Após ser mantida desde os 20 anos em condições insalubres num mesmo quarto, Maria Lúcia de Almeida Braga, agora com 36 anos, recomeça a ter uma vida em comunidade. Na Serra do Retiro, no município de Uruburetama (a 127 km de Fortaleza), a casa onde agora é acolhida não é tão distante daquela onde ficou isolada pela própria família. Tem falado mais nos últimos dias, dizendo “vou para casa” e se dirigindo ao novo lar, ou repetindo palavrões que estava acostumada a ouvir. Aos poucos, vai retomando hábitos que lhe foram privados, como usar o vaso sanitário e ir à calçada.
Desde a última sexta-feira, 24, Lúcia está na casa de Maria de Fátima Araújo, de 56 anos. Na teoria, são só elas duas na casa. Mas, durante o dia, os moradores do distrito de Retiro fazem visitas constantes para ajudar com alimentos, lenha para o fogão ou para ficar com Lúcia enquanto a cuidadora precisa sair. “A gente faz o que pode e o que está ao nosso alcance. E a gente precisa ter muita paciência para cuidar dela. É como uma criança”, comparou Maria de Fátima.
Antes, Lúcia estava em casa a poucos metros dali, com Teresa Maria, 42, que trabalha como cuidadora de idosos. “O começo foi difícil. Ela queria comer e ia colocar a mão dentro da panela de arroz sem saber que estava quente”, relembra. Correr pelo interior da casa e deixar cascas de fruta no chão também foram comportamentos dos primeiros dias. Uma convivência que, segundo Teresa, tem melhorado com os dias.
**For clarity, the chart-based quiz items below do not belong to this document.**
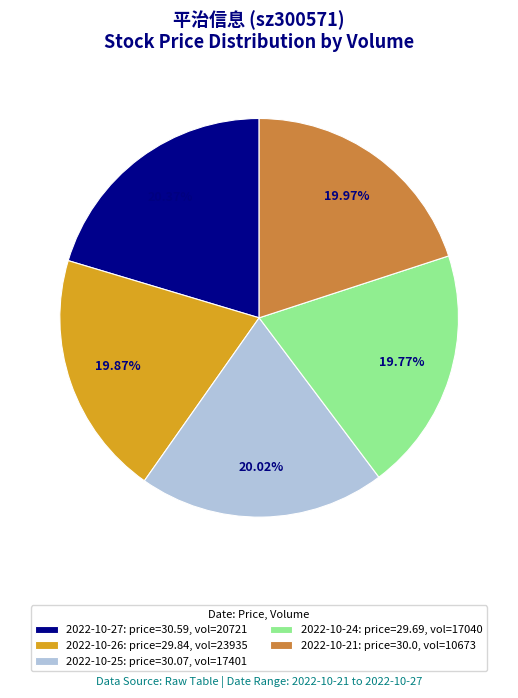

Do 2022-10-26: price=29.84, vol=23935 and 2022-10-25: price=30.07, vol=17401 together represent more than half of the pie?

No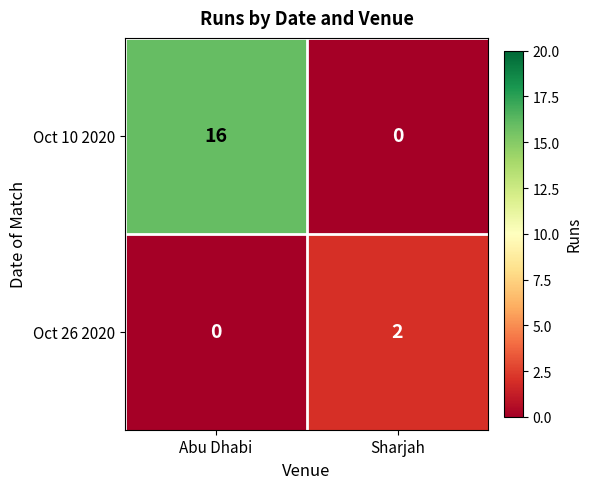

Reading right to left, extract all data points from this chart.

Oct 10 2020: Sharjah=0	Abu Dhabi=16
Oct 26 2020: Sharjah=2	Abu Dhabi=0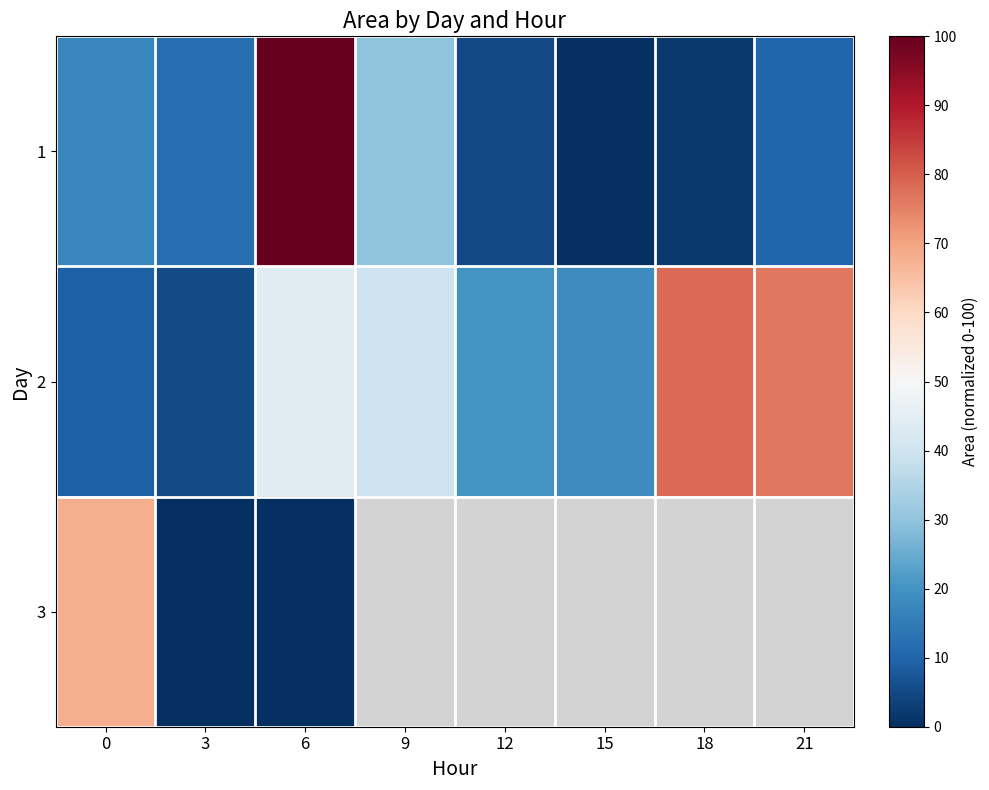

At how many categories does at least one series exceed 48?

4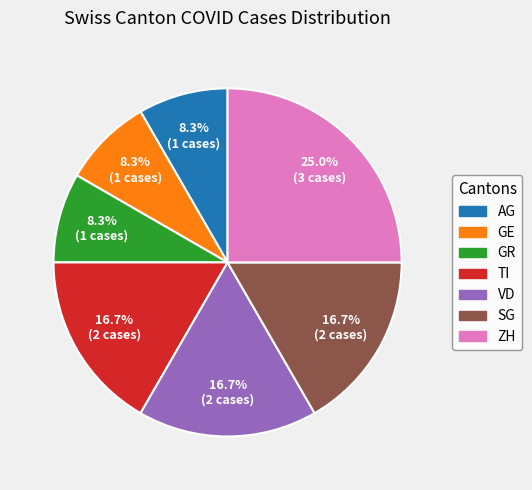

How many slices are in this pie chart?

7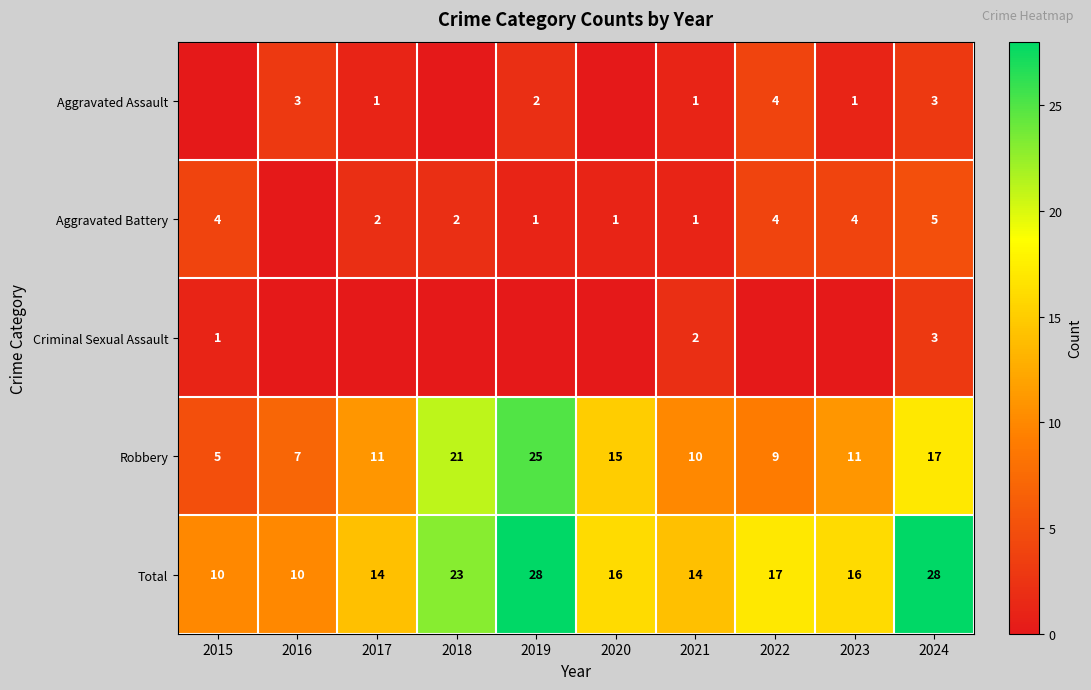

The Aggravated Battery series shows 2 at 2018. True or false?

True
O resgate de Maria Lúcia foi feito por policiais no último dia 8 após denúncia de que ela era mantida há seis anos em um quarto sem banheiro. Na investigação, veio a constatação de que a situação acontecia há 16 anos, quando Maria Lúcia engravidou e começou a ser isolada — ainda durante a gestação. Ela teria apresentado problemas psicológicos após o término do primeiro relacionamento.
Na quarta-feira, 29, o irmão dela, João Almeida Braga, 48, foi preso sob acusação de cárcere privado e maus-tratos.
O caso está sendo acompanhado pela equipe do Centro de Referência Especializado de Assistência Social (Creas) do Município em parceria com o Conselho Tutelar. Ela foi levada ao Creas logo após o resgate, na sede do Município. E ficou internada no hospital municipal por três dias, até que a equipe encontrasse lugar para Lúcia na casa de Teresa, conforme a coordenadora do Creas, Irene Braga.
Excluída do convívio social e carente de afeto, a vítima respondeu ao trauma retraindo as habilidades de comunicação, relata Nickolas Bastos, psicólogo do Creas. Na abordagem do caso, o próximo passo é conseguir atendimento psiquiátrico para ela em Itapipoca, pois o serviço não existe em Uruburetama.
A equipe trabalha para que haja consulta na próxima semana. O transporte será custeado pelo Município, afirma Irene Braga. Outra providência a ser tomada é dar entrada para que Lúcia tenha direito ao Benefício de Prestação Continuada (BPC), auxílio da Previdência Social para idosos e pessoas com deficiência.
Saiba mais
O caminho da sede de Uruburetama até o povoado, na Serra do Retiro, é de 15 quilômetros. Uma distância que parece bem maior pela repetição das curvas feitas no calçamento em constante subida. Também conhecido como Estrada dos Bananais, o trajeto raramente apresenta moradias.
No distrito de Retiro, o sítio onde mora a família de Maria Lúcia é encontrado após um caminho de difícil acesso saindo da estrada e feito apenas a pé. Chegar até lá é mais difícil em dias chuvosos. O acesso à comunidade onde Maria Lúcia foi acolhida é mais adiante, continuando a subida da serra. A vizinhança é composta de casas, comércios e igreja, em rua pavimentada com calçamento.